I’m posting some of the best work from this year’s LSE activism students this week. Here’s Jessica Louise (email@example.com if you want to see her full campaign strategy and/or offer her a job) introducing her campaign.
As an active campaigner for Trussell Trust, one of the UK’s leading charities supporting food banks throughout the nation, I am constantly amazed by the levels of support pledged from corporate sponsors and donors. In a previous blog, I’ve written about Trussell Trust’s work with Tesco, and the significance of Tesco’s Food Collections in stores around the country.
Here, I want to write about a campaign stunt by Kellogg’s, who are working together with Trussell Trust and other leading food charities to tackle the growing problem of food deserts in the UK.
What is a food desert?
They’re not literal deserts, but they may as well be. Food deserts are areas, often urban, where there is limited access to nutritional and affordable food. This could be for a range of reasons: high poverty levels, bad public transport links, or just simply a lack of affordable supermarkets in the area. It’s not that there’s no food in these areas – it’s just that the only options are small convenience stores which are more expensive, or takeout places (basically just your local chippy or kebab shop).

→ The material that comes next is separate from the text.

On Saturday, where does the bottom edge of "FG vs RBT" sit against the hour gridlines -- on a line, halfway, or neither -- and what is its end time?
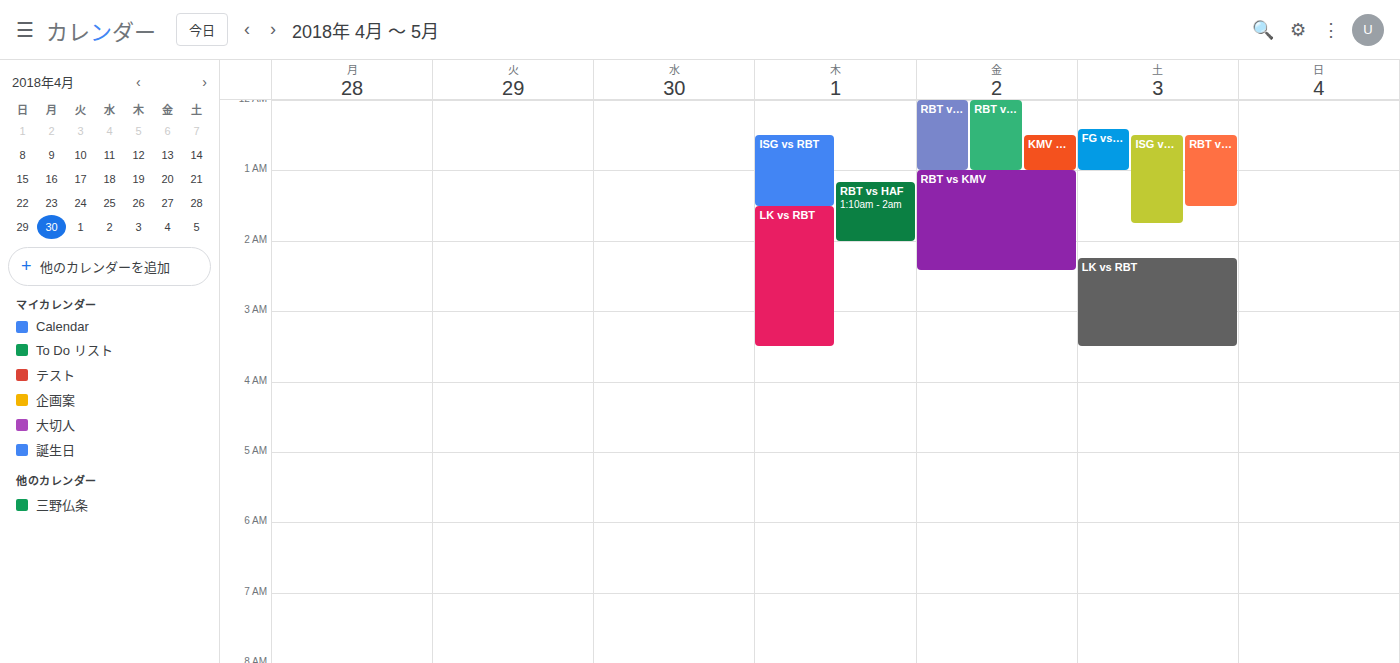
1:00 AM -- exactly on the 1 AM line.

With rising living costs, people are experiencing reduced budgets, and for some people in food deserts, the cost of the bus fare to the supermarket could be the cost of a meal.

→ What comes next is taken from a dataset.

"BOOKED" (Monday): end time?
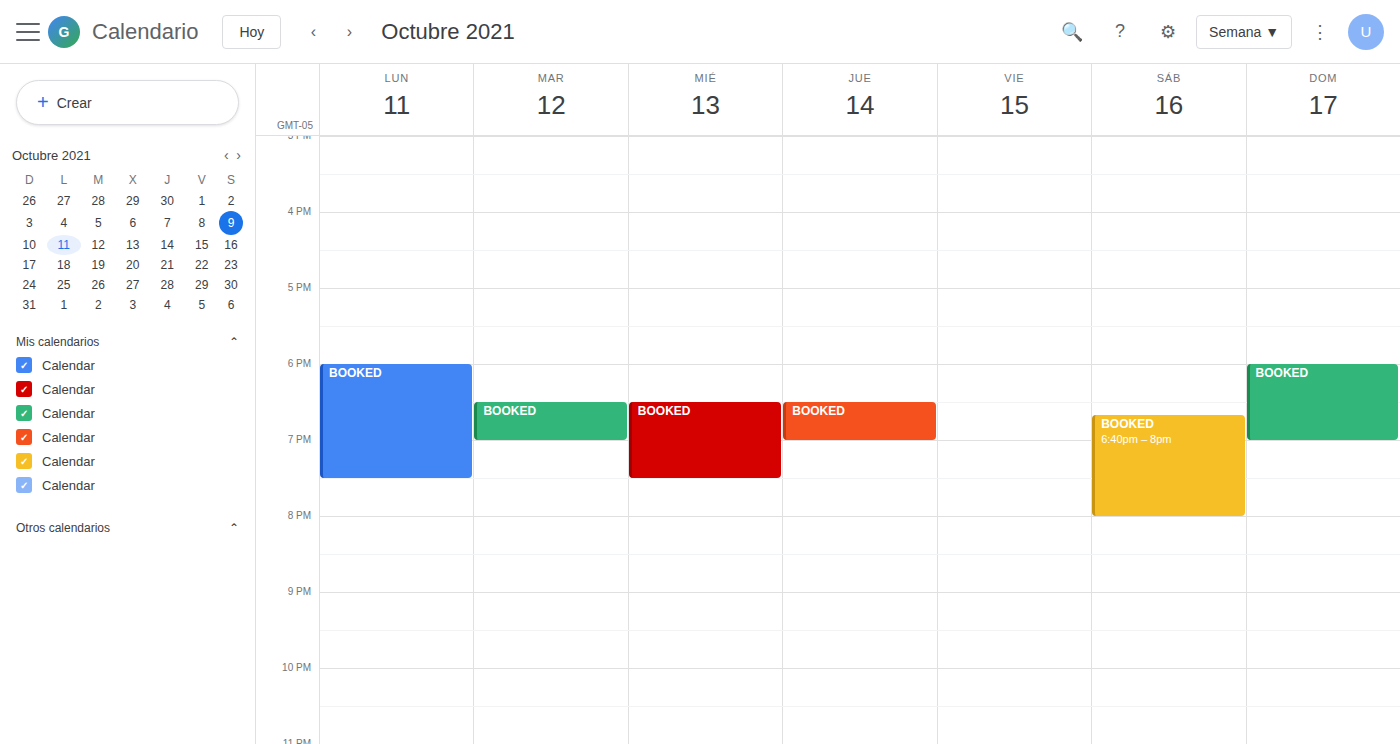
19:30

Food deserts are a massive problem in the US, with research suggesting a high correlation between food deserts and obesity (as the lovely cartoon below shows), but they’re a growing problem in the UK too, with over 10 million people living in one.
Credit: Spoon University.
What’s the solution?
There’s no one simple solution. Getting supermarkets to build in underserved areas, and improving nutrition education are just some of the things that can be done.
So, what is being done?
A campaign has been launched by a coalition headed by Trussell Trust, which aims to encourage supermarkets to build in food deserts in the UK. In various locations, pop-up supermarkets have appeared which aim to raise awareness about the importance of accessible and healthy food. A petition has been launched, asking the government to take action.
Support from Kellogg’s!
Corporate support can make all the difference to a campaign like this. Big, multi-million corporations hold a lot of power in raising awareness and calling the public to action. Last month, it was announced that Kellogg’s would be joining the coalition and recently a key part of their campaign was rolled out. They’ve changed their Cornflakes packaging, and the famous Cornflakes chicken is now in a desert! This is a great tactic, a marketing stunt that not only puts Kellogg’s in the headlines and boosts sales for them, but also reaches millions of households.
The effect is eye-catching. Enter any cereal aisle in any supermarket and you notice it immediately. Scan the QR code, and you’re taken to the government petition which has already reached 10,000 signatures.
So will it work?
Time will tell, but as people become more aware of the issue, pressure on the government to act builds. Offering tax breaks to large supermarkets who choose to build in food deserts is a good incentive to encourage them into these areas. Tesco’s and Sainsbury’s – the largest supermarkets in the UK – are probably the most likely candidates to respond to the campaign. Whatever ends up happening, Kellogg’s will go down in history as being the first cereal company to put a chicken in a desert. We can only hope the chicken will survive by accessing affordable, healthy, chicken feed 😊.